━━━ Passage to read ━━━

[or-cvs] r21438: {projects} fixes as suggested by jo glanville (projects/articles)

Roger Dingledine arma at torproject.org
Mon Jan 18 23:04:36 UTC 2010


Author: arma
Date: 2010-01-18 23:04:36 +0000 (Mon, 18 Jan 2010)
New Revision: 21438

Modified:
   projects/articles/circumvention-features.txt
Log:
fixes as suggested by jo glanville


Modified: projects/articles/circumvention-features.txt
===================================================================
--- projects/articles/circumvention-features.txt	2010-01-18 22:57:21 UTC (rev 21437)
+++ projects/articles/circumvention-features.txt	2010-01-18 23:04:36 UTC (rev 21438)
@@ -9,10 +9,12 @@
 different features and different levels of security, and it's hard for
 users to understand the tradeoffs.
 
-This article lays out ten features or characteristics you should consider
-when evaluating a circumvention tool. The goal is not to advocate for
-any specific tool, but rather to point out what kind of tools are useful
-for what situations.
+This article lays out ten features you should consider when evaluating
+a circumvention tool. The goal isn't to advocate for any specific tool,
+but to point out what kind of tools are useful for different situations.
+In fact, having a diversity of circumvention tools in wide use increases
+robustness for all the tools, since censors have to tackle every strategy
+at once.
 
 One caveat to start out: I'm an inventor and developer of a tool
 called Tor (torproject.org) that is used both for privacy and for
@@ -150,10 +152,10 @@
 small and well-understood as possible. That's why crypto algorithms
 have keys (the secret part) and the rest can be explained in public
 to anybody. Historically, any crypto design that has a lot of secret
-parts has turned out to be broken. Similarly, in the case of secret
-designs for circumvention tools, the only groups examining the tool are
-its original developers and the attackers; the wider user and developer
-community is left out of the loop.

━━━ Dataset records ━━━

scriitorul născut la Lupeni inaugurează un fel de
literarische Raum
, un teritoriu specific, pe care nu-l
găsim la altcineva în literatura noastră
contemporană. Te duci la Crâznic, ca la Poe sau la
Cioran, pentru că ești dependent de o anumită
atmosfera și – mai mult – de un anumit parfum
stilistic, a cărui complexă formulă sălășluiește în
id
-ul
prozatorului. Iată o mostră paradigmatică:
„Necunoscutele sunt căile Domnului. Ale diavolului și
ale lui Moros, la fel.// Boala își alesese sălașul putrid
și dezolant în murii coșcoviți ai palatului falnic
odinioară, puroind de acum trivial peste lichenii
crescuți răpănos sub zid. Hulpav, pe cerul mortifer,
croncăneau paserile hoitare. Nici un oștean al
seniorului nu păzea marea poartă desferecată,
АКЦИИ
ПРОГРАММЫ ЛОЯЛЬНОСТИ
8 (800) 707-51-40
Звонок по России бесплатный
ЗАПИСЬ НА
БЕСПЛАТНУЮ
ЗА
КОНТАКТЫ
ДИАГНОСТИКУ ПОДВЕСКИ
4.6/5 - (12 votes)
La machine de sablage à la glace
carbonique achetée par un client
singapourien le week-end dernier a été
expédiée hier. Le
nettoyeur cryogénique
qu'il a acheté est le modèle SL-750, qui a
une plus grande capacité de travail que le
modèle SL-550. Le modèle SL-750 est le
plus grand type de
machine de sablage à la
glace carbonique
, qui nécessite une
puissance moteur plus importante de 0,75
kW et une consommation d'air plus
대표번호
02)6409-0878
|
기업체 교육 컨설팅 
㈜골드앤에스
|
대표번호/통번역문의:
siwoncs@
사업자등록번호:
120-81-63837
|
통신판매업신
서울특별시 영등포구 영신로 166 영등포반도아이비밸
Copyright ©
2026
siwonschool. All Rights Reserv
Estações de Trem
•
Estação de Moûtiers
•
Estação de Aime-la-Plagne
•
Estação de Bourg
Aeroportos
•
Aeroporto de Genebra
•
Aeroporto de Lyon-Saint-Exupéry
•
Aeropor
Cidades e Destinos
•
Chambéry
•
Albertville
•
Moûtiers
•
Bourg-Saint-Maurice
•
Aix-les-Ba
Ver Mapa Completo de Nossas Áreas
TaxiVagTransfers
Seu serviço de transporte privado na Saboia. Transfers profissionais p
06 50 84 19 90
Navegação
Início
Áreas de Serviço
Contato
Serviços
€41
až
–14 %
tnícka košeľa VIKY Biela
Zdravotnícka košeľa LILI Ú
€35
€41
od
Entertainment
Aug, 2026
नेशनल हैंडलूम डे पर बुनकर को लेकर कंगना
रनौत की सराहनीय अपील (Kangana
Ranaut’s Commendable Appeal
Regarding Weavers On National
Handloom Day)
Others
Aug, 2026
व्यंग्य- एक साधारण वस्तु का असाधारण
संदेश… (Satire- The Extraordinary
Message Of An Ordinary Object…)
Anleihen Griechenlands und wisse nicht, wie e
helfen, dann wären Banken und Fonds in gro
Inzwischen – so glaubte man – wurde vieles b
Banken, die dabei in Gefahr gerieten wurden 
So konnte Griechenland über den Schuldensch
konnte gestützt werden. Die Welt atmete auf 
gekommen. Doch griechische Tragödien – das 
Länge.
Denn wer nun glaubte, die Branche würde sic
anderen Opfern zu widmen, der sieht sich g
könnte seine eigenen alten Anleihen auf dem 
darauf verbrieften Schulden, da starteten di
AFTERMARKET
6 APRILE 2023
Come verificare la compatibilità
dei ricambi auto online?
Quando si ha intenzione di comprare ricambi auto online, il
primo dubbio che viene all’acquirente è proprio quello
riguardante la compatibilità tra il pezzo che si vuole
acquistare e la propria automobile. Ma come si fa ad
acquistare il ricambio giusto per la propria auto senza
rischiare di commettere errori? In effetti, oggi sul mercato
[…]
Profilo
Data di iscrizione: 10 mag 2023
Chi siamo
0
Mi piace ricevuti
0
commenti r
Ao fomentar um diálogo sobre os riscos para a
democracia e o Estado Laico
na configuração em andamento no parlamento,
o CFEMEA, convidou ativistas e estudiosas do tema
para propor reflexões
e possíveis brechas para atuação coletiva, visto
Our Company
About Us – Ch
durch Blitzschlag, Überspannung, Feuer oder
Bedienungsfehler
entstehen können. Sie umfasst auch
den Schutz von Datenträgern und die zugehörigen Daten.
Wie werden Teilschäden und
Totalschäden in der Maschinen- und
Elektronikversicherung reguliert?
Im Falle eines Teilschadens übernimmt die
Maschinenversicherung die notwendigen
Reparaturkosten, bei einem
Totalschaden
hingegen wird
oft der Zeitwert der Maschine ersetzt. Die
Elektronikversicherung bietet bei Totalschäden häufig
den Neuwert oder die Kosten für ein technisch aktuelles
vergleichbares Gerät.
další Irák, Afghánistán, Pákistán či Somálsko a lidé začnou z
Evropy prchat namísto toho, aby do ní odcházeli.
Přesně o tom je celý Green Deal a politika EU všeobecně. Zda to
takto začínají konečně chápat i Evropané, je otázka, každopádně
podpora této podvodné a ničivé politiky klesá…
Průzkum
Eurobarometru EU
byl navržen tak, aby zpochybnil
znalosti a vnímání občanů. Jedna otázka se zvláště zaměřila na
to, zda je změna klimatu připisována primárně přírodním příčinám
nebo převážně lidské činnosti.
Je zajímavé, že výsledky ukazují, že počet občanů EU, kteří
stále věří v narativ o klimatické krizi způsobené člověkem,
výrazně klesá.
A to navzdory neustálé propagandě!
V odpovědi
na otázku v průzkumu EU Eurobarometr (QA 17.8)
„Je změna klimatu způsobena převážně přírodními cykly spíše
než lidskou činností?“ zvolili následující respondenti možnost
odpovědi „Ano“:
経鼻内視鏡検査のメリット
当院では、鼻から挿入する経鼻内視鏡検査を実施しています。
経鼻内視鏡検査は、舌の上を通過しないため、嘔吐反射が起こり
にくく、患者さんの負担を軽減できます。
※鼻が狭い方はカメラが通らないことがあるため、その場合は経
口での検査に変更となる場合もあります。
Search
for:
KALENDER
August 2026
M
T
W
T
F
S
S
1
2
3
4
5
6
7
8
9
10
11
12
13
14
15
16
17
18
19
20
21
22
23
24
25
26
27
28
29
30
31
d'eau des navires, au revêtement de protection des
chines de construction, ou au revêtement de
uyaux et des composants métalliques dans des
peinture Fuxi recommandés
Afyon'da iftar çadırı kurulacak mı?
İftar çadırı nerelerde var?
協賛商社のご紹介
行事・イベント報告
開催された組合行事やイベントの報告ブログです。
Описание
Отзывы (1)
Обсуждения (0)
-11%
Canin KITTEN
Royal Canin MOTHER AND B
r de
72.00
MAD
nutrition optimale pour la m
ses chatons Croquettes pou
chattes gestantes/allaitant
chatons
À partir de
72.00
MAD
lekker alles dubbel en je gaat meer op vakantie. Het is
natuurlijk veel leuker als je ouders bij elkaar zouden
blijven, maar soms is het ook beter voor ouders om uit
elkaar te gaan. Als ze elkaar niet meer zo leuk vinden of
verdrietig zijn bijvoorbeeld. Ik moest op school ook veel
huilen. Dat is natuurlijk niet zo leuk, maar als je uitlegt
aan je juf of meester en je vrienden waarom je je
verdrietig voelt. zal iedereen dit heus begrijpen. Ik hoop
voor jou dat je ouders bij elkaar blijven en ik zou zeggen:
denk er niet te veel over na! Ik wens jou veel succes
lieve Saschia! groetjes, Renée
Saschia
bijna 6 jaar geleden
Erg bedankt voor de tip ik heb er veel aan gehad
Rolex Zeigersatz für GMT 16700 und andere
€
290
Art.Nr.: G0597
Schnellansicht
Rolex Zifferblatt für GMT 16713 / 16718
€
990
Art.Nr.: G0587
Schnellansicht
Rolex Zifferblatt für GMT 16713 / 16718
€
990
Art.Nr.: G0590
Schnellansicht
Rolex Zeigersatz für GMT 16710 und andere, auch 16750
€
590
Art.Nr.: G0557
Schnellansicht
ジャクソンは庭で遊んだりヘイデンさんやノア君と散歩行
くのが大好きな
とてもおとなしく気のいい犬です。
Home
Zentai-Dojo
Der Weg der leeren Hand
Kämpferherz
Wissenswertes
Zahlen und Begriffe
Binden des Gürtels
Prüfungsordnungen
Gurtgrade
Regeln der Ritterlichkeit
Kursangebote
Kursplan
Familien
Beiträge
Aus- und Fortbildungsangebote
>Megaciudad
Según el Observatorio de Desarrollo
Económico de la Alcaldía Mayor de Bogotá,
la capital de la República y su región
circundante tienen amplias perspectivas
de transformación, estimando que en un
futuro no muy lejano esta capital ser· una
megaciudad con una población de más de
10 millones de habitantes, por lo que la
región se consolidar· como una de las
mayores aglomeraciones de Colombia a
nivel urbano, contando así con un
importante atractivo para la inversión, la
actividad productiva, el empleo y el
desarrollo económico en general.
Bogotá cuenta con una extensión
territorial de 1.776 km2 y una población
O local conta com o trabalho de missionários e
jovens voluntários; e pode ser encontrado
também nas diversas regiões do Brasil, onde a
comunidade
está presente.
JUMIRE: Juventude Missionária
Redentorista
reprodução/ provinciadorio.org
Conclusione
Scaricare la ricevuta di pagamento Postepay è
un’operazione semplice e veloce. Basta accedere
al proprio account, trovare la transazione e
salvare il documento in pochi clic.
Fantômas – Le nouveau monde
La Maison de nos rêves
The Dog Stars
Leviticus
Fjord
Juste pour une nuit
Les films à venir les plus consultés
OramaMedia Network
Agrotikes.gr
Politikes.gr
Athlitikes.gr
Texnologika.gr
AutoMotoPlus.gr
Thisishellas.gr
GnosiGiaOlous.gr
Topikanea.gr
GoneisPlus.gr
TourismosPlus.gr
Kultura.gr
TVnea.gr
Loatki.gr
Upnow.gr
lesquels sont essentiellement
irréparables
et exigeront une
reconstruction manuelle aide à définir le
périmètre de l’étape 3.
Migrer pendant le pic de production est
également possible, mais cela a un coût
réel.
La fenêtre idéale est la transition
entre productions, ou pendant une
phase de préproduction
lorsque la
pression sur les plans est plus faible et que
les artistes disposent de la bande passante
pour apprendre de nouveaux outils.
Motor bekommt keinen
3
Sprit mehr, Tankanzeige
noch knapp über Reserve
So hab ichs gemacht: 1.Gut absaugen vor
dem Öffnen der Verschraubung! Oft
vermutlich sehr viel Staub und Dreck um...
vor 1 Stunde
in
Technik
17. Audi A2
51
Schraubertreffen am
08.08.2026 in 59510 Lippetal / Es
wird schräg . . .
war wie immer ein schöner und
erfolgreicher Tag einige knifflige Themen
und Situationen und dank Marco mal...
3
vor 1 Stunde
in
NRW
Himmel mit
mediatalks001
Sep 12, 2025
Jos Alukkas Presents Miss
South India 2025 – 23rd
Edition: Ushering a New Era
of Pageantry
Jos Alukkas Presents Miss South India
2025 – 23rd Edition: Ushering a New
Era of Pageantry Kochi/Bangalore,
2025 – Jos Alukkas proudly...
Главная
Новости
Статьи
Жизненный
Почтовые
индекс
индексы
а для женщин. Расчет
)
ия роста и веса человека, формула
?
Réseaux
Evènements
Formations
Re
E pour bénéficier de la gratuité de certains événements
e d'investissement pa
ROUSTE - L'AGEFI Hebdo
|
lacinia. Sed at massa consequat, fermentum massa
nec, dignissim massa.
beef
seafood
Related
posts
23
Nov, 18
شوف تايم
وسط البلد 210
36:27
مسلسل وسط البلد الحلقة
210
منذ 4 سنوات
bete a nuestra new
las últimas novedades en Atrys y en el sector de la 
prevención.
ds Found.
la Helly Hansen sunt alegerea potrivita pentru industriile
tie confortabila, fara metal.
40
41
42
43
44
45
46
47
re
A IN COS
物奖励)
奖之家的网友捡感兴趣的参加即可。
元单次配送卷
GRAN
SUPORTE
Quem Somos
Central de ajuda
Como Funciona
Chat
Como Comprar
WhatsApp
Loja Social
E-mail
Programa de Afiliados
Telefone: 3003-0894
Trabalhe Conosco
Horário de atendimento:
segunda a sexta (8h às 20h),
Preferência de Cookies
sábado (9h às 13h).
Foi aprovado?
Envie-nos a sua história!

━━━

_What you need to do_
According to the commit, why does having a diversity of circumvention tools in wide use make every tool more robust? Answer in one to three sentences.

_Answer to the problem_
A diversity of circumvention tools in wide use increases robustness for all of them because censors have to tackle every strategy at once.